God I just don't know what to do.

  • Lovemylove
    19 years ago

    I hate living in this hell hole every single day, of all things I talked to my friend Kelsey. And it seems that her life is in the pits and she's cutting now , and she knows I cut I feel like its my fault that she's resorted to cutting I know my life sucks but I didn't wanna bring her to the point were she cuts now too. I think if I was dead she'd stop cutting. I just don't know what to do anymore.Life's pointless.

  • ღ*KiM*ღ
    19 years ago

    If you were dead she WOULD NOT stop cutting, it would make things worse for her losing a friend. Don't do anything stupid for both your sakes, please.

  • Lovemylove
    19 years ago

    First of all I just wished that I was dead but it doesn't mean i'm gonna do anything. I was just saying that. I'm not leaving that little girl all alone in this world cause I know I can help her.But I am to blame for her cutting.

  • Rozzy
    19 years ago

    dying would not make your friend kelsey stop cutting, it would only make it worse. i dont think she started cutting because of you but for her own reasons. maybe you guys together can try and stop cutting instead of trying to face it individually.talk to her about it not us.

  • Lovemylove
    19 years ago

    Well she never really knew about cutting all that much till she found out that I did. After all she's only 12, but I'm not going to kill myself I can't leave her I only made that as a what if. I'm not one to say I'm going to do something , and not do it. So just to let you know everyone I'm not committing sucide I'm just blaming myself for Kelsey's cutting.

  • Lovemylove
    19 years ago

    I'm not going to kill myself ok I was just saying.

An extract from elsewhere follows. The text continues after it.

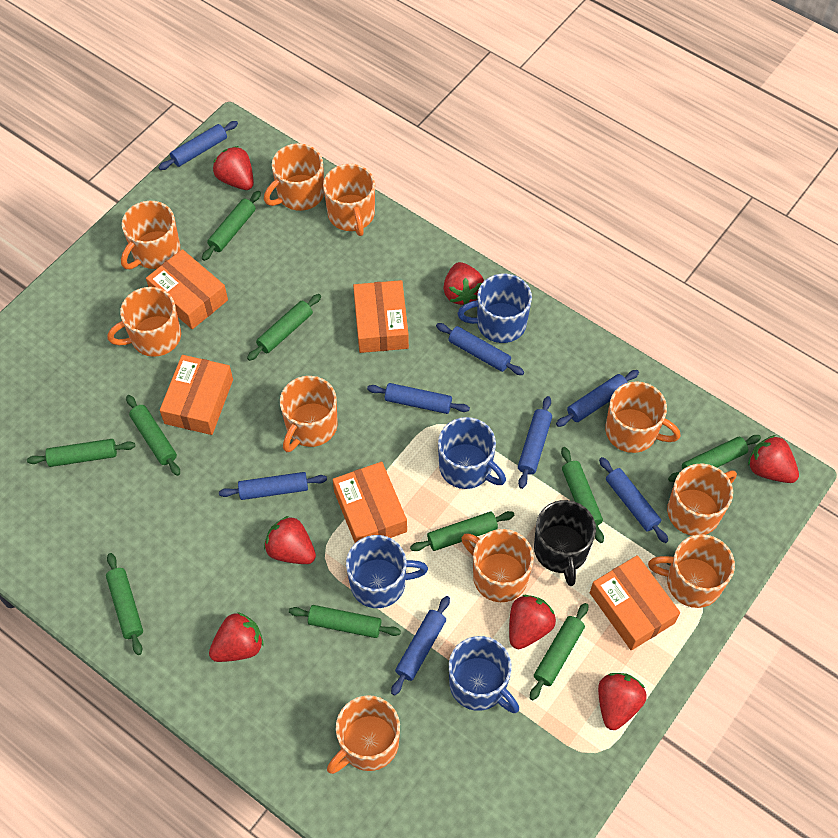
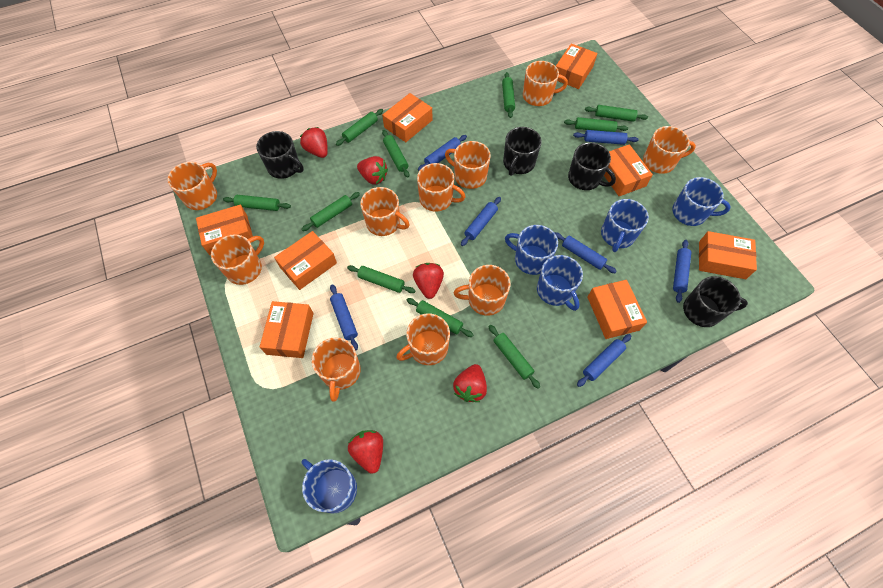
black mug: [534,500,596,586] = 1 -> [256,131,304,179] [503,127,542,176] [568,142,616,190] [683,276,748,327] = 4
blue mug: [346,535,428,608] [438,417,506,489] [449,636,519,713] [457,274,532,343] = 4 -> [301,459,357,513] [505,225,558,275] [537,255,583,311] [601,199,649,252] [672,177,731,226] = 5
blue rolling pin: [158,121,238,170] [219,472,327,500] [367,383,470,414] [391,596,450,696] [436,323,524,375] [518,396,552,489] [556,370,639,427] [599,457,668,543] = 8 -> [330,284,358,351] [418,135,467,171] [461,197,501,246] [555,232,617,273] [573,130,638,145] [577,334,631,387] [673,240,691,303] = 7
orange box: [146,249,228,329] [160,355,233,435] [333,462,407,543] [353,280,409,353] [590,555,680,650] = 5 -> [196,204,254,255] [260,301,314,358] [274,231,337,290] [382,93,433,142] [556,43,597,89] [587,280,647,339] [604,144,653,196] [699,231,757,279] = 8
red strawberry: [209,612,264,662] [213,146,254,190] [264,516,316,564] [443,262,484,305] [509,595,556,649] [598,673,647,730] [748,435,799,483] = 7 -> [300,127,328,158] [348,430,383,474] [357,156,388,184] [413,263,444,299] [453,364,487,402] = 5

I know it'll make it worse she'll probaley do the same I'm being there for her but that doens't mean I still can't blame myself.

  • Lovemylove
    19 years ago

    Listen I do know that it'll make things worse, me , and her talk things out and she draws , and writes about things. I just write ,and we talk so far it seems to be working. I'm trying to keep her away from suicide as much as possible. She's threated it once. I'm just so sick of her getting treated like this ,and of all things she should be able to go to someone that isn't as whacked out and stupid as I am. But I know she feels that she can't talk to no one but me.But I just don't understand!